The Land Registry today said the number of sale and purchase agreements for all building units received for registration in January was 5,817, a decrease of 3.1% compared with December 2013 and down 29.9% year-on-year. The 12-month moving average for January was 5,668, 3.5% below the 12-month moving average for December 2013 and 43% below that for the same month last year.
In Indonesia, shares in the Indonesian market rose after better-than-expected GDP growth for the fourth quarter, led by large caps such as Telkom Indonesia and Bank Rakyat Indonesia, with foreign investors buying a net 144.2 billion rupiah ($11.8 million). Indonesia's Jakarta Composite index added 0.74% to 4384.31.
Indonesia's economic growth unexpectedly quickened last quarter after an export rebound, an acceleration that may be short-lived as higher interest rates weigh on domestic consumption and investment. Gross domestic product rose 5.72% in the three months ended Dec. 31 from a year earlier, the Central Bureau of Statistics said in Jakarta today. The economy grew 5.78% in 2013.
In India, key benchmark indices edged higher in choppy trade after a survey showed that India's service providers were optimistic in January that business activity would expand over the next year.
The S&P BSE Sensex was up 49.10 points or 0.24% to 20,261.03, its highest closing level since 31 January 2014.
Shares of state-run power equipment major Bharat Heavy Electricals (Bhel) dropped in choppy trade after the company reported poor Q3 December 2013 results.
Pricol surged 4.72% after net profit jumped 345.1% to Rs 11.93 crore on 6.1% growth in net sales to Rs 210.67 crore in Q3 December 2013 over Q3 December 2012. The Q3 result was announced after market hours on Tuesday, 4 February 2014.
Shares of state-run power equipment major Bharat Heavy Electricals (Bhel) dropped in choppy trade after the company reported poor Q3 December 2013 results. The stock shed 1.96% to Rs 160.20.
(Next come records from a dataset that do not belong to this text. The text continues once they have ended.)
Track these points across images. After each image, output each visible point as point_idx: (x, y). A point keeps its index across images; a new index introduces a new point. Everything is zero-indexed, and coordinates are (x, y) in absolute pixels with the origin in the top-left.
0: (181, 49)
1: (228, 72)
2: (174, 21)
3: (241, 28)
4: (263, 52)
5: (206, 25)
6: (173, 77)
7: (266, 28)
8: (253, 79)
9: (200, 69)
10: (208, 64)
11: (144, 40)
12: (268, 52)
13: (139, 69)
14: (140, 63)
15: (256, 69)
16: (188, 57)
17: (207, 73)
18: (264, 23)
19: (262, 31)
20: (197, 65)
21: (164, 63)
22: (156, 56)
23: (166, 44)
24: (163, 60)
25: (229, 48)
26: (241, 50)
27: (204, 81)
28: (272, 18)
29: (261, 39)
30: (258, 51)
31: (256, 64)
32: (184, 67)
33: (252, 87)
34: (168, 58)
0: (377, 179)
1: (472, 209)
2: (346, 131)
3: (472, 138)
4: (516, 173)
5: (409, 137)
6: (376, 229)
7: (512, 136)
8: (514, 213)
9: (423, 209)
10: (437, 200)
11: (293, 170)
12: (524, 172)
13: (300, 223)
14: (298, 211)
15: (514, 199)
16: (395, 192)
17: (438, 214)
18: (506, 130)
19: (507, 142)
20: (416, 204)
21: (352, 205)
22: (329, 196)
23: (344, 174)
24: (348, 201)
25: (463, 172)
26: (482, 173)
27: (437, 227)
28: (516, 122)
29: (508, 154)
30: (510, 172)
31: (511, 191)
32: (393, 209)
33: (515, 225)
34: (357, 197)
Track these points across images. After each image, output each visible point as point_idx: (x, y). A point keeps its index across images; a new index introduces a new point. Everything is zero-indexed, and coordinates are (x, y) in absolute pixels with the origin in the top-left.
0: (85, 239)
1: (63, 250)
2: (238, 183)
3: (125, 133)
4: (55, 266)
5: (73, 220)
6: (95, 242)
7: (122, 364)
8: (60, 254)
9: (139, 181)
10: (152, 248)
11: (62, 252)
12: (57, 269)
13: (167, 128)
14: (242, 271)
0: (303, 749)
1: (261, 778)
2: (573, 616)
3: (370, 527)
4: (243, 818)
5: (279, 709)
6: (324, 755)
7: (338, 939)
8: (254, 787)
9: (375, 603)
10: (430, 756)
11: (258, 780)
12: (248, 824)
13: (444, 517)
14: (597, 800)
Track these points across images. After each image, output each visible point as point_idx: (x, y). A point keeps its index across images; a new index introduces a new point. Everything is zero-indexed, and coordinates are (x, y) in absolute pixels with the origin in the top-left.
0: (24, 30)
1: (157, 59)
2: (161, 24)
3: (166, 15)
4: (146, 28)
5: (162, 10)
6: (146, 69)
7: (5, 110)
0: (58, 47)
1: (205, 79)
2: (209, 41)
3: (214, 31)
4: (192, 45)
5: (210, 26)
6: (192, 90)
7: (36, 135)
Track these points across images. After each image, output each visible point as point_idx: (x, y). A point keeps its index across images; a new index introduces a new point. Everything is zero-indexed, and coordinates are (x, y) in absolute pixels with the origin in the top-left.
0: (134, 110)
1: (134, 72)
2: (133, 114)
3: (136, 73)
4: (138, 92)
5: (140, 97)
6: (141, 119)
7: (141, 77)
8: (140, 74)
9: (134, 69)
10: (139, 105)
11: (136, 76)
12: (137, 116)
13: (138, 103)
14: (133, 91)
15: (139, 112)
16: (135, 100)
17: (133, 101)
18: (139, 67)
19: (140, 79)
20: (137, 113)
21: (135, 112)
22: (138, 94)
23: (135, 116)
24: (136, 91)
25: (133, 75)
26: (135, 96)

Voltas jumped 6.33% to Rs 115 after a foreign brokerage upgraded the stock to 'buy' from 'sell', citing improvement at unitary cooling and engineering agency divisions. The brokerage raised its target price on the Voltas stock to Rs 128 from Rs 84 earlier.
Power Finance Corporation rose 5.33% on good Q3 result. The company's net profit rose 37.35% to Rs 1534.31 crore on 24.2% increase in operating income to Rs 5547.16 crore in Q3 December 2013 over Q3 December 2012.
Tech Mahindra rose 3.81% on strong Q3 results. The company after market hours on Tuesday, 4 February 2014, said its consolidated profit after tax (PAT) jumped 40.6% to Rs 1010 crore on 2.7% increase in revenue to Rs 4899 crore in Q3 December 2013 over Q2 September 2013.
Ranbaxy Laboratories jumped as the company's net loss narrowed in Q4 December 2013. Most realty shares edged higher.
Elsewhere in the Asia Pacific region, New Zealand's NZX50 index added 0.11%. Malaysia's KLSE Composite rose 0.4%. Singapore's Straits Times index fell 0.19%. Taiwan's Taiex index shed 2.34%. Markets in mainland China was closed for holidays.